- _SOURCE TEXT_:

Harriet Beecher Stowe Is A Bitch

The cast: Eight graduate students in various stages of education.
KRISTA, our hostess, a Spanish major who's a total Harry Potter fanatic
DAVE, her fiance, a mathematician
KATRINA, her housemate, a speech pathologist
BEN, a student of 19th-century German
LIS, a petite, chirpy pianist
CHRISTOPHER, a mediaevalist who looks the part
LEE - I think he studies Russian
me

The scene: Krista and Katrina's apartment, crouched over a guys-versus-girls game of It Was a Dark and Stormy Night. This is a relatively new board game which involves guessing either the title or the author of a book whose first lines are read from a randomly drawn card.

So far the girls are well ahead (gender stereotypes, anyone?). We've landed more often on Novels: 1900-1950 more often than we would have liked and on Children's Books and Science Fiction not enough, but Krista and I have saved two turns in a row by guessing "Hemingway" and "Fitzgerald" semi-facetiously and turning out right.

The guys roll and land on Novels: before 1900. Krista draws and reads
"In Which the Reader Is Introduced to a Man of Humanity. Late in the afternoon of a chilly day in February, two gentlemen were sitting alone over their wine, in a well-furnished dining parlor, in the town of P----, in Kentucky. There were no servants present, and the gentlemen, with chairs closely approaching, seemed to be discussing some subject with great earnestness."
resulting in a moment of bafflement before the argument breaks out.

"It sounds like Tolstoy. He does that letter-followed-by-dash naming."
"But it's in Kentucky!"
"What year?" someone asks.
"1852," Krista reads.

- _QUESTIONS TO ANSWER_:
1 – Answer these questions about the game-night post, one line each.
(a) What does Dave do?
(b) Which category do the guys land on before Krista draws the card?
(c) What year does Krista read out when asked?
2 – Write the next part of the game-night post, picking up after Krista reads out "1852."

- _DATA LISTING_:
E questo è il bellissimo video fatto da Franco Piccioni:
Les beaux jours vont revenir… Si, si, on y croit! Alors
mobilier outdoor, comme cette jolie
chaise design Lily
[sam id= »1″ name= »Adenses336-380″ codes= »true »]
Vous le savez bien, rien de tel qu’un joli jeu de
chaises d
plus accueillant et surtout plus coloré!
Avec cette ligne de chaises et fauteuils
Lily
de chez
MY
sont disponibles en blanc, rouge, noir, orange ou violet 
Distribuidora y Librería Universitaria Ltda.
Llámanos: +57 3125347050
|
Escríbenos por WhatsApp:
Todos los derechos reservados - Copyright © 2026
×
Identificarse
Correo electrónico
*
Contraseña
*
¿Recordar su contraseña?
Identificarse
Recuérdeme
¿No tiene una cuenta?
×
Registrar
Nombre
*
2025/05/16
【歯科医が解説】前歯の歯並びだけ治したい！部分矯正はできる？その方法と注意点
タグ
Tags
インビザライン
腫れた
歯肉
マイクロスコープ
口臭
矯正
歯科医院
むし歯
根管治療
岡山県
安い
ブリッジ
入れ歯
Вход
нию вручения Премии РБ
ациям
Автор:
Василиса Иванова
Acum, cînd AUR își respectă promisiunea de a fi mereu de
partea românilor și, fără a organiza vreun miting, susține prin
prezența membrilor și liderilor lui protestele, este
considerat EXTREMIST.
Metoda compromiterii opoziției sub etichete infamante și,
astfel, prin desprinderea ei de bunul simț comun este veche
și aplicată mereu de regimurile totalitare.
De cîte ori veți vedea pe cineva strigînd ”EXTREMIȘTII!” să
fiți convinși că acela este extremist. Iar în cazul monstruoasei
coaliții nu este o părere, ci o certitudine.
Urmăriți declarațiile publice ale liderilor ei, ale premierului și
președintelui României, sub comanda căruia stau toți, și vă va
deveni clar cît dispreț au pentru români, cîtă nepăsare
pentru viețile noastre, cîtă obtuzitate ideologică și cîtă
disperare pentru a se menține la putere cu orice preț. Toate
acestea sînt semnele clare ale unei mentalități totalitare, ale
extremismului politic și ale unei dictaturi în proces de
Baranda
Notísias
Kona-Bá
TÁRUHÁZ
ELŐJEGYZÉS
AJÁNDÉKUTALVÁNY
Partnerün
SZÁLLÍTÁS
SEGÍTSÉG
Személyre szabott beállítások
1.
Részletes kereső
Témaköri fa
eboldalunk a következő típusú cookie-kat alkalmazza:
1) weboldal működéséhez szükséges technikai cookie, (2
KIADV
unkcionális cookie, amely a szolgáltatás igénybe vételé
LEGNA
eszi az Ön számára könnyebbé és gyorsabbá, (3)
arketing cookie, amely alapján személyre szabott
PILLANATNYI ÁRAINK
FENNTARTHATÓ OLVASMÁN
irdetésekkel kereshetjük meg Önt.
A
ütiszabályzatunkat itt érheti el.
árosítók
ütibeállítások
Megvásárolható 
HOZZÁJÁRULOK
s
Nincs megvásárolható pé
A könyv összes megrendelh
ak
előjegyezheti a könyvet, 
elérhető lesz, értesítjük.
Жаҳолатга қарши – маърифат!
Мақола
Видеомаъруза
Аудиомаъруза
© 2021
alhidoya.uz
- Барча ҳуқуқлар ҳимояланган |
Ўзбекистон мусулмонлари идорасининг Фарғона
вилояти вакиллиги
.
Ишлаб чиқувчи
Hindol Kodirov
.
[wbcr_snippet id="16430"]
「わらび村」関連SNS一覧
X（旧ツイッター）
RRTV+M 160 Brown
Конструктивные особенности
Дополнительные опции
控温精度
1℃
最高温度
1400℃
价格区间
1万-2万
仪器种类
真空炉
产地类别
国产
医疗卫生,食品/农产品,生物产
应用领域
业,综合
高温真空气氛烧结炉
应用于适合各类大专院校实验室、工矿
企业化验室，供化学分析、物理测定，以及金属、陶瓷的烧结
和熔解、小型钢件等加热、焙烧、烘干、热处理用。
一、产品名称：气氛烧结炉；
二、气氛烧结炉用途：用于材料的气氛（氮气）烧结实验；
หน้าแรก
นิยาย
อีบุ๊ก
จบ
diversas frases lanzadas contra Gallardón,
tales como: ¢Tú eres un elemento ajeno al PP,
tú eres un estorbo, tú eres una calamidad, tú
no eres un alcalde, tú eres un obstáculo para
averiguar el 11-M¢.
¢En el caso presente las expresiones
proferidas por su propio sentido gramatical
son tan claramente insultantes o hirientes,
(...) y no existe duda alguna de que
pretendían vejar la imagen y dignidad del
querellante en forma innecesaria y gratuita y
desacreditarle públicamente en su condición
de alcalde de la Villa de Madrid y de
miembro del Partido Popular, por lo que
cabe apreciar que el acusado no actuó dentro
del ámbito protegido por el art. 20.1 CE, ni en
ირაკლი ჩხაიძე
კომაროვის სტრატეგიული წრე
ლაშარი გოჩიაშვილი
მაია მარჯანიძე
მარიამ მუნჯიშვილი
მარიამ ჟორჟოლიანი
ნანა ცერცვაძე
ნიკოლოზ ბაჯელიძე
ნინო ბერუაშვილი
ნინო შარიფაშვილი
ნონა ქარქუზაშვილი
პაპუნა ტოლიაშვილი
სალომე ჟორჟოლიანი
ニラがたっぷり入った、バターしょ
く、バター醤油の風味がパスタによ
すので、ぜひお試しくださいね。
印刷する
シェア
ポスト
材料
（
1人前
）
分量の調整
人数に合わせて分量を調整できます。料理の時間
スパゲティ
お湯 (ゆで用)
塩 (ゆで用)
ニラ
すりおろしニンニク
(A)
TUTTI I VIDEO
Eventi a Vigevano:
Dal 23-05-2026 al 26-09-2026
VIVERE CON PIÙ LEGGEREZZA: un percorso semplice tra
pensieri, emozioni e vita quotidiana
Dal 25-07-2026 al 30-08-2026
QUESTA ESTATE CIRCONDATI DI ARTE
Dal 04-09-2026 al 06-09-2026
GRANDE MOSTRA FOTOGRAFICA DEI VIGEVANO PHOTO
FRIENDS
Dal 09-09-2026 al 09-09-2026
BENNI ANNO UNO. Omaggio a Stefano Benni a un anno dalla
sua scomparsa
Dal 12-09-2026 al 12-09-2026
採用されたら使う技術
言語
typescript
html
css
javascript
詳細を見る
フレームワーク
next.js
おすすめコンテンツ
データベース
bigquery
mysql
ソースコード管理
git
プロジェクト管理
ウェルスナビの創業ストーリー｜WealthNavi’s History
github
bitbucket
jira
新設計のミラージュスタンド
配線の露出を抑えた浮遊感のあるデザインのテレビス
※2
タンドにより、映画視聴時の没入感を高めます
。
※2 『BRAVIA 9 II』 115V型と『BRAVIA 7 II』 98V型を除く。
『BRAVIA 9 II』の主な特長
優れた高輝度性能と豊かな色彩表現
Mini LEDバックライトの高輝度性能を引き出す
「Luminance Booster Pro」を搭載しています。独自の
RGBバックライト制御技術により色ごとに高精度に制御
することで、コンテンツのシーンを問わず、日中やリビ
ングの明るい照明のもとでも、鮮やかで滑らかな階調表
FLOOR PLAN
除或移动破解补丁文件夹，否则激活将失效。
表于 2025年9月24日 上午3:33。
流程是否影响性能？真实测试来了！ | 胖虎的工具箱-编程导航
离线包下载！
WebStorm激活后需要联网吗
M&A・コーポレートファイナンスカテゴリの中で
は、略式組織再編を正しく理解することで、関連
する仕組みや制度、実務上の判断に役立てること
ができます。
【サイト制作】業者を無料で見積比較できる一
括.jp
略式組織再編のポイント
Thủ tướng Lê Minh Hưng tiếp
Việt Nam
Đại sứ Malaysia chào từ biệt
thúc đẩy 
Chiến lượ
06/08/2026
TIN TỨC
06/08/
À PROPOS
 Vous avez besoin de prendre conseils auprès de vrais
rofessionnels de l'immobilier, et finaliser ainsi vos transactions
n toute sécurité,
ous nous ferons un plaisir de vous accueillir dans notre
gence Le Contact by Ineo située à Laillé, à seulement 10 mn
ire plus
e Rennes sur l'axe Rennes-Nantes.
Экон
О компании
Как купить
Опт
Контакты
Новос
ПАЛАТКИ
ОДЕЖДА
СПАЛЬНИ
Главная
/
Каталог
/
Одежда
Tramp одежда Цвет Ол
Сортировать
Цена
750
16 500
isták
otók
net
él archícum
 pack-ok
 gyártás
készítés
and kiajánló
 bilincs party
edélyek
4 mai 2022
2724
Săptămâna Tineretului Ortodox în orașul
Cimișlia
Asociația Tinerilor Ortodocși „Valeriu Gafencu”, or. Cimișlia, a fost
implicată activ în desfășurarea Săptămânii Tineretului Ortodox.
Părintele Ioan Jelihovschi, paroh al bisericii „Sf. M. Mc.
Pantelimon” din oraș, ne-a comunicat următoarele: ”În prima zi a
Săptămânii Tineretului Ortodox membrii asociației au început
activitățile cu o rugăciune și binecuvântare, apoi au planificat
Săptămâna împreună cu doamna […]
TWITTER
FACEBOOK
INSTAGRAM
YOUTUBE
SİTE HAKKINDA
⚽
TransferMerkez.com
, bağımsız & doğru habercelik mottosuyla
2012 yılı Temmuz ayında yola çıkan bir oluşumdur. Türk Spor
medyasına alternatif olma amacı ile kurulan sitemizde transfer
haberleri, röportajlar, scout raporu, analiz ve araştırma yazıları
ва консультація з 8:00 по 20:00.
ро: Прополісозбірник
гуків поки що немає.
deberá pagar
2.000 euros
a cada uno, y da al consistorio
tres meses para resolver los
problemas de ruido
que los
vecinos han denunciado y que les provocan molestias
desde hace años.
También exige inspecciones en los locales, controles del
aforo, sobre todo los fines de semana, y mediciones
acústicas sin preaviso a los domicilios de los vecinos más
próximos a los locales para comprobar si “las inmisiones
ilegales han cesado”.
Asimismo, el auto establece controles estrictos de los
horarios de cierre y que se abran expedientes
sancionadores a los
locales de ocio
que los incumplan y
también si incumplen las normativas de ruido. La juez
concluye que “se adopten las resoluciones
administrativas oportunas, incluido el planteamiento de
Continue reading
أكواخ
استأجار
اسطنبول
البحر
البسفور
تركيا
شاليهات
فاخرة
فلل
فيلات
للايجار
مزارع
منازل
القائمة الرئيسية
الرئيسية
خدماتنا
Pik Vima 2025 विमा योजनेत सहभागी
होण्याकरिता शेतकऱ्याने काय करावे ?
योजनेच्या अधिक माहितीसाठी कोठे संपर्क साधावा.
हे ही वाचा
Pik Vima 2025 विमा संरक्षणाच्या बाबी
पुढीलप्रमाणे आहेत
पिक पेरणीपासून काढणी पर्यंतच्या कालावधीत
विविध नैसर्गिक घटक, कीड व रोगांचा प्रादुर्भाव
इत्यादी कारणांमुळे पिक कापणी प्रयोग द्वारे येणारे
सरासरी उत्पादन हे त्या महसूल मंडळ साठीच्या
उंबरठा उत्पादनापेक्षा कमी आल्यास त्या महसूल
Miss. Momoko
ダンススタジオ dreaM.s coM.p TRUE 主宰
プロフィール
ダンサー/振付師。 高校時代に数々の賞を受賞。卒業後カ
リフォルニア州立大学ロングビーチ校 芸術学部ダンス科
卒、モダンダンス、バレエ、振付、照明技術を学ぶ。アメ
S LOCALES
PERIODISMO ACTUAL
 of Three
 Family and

- _RESPONSES PER TASK_:
1 –
(a) He is a mathematician.
(b) Novels: before 1900.
(c) 1852.

2 –
"Mark Twain with the 'man of humanity'? [Twain is the universal answer to any American novel before 1900, apparently] He was kinda preachy in some of his short stories."
"Yeah, but this is a novel."
"Wait...could it be Uncle Tom's Cabin, you know, by Harriet Beecher Stowe? Kentucky is a border state," Ben suggests.

The girls, who have all glanced at the card, exchange a look of brief panic which changes to glee when Christopher, head in hands, mutters, "No, no, that's too late for Uncle Tom."
There's more back-and-forth for several minutes until Christopher yelps at Lee "You saved us with Dante, what's this one?"
Lee shakes his head. (The guys got a poem earlier that sounded awfully like "The Road Less Travelled" but turned out to be "The Divine Comedy" or something.)
"Twain, then?"
"I guess so."
"Twain."
Shrugs. "Twain."

"Uncle Tom's Cabin, by Harriet Beecher Stowe," Krista announces, smug as a cat in the cream.
"YOU WERE FREAKING KIDDING ME!" Ben yells at Christopher.
"I'm gonna go hide in the kitchen." As he retreats behind the fridge, the rest of us are treated to a frustrated screech of "HARRIET BEECHER STOWE, YOU BITCH!"
"Now that would make a great first line," says Dave.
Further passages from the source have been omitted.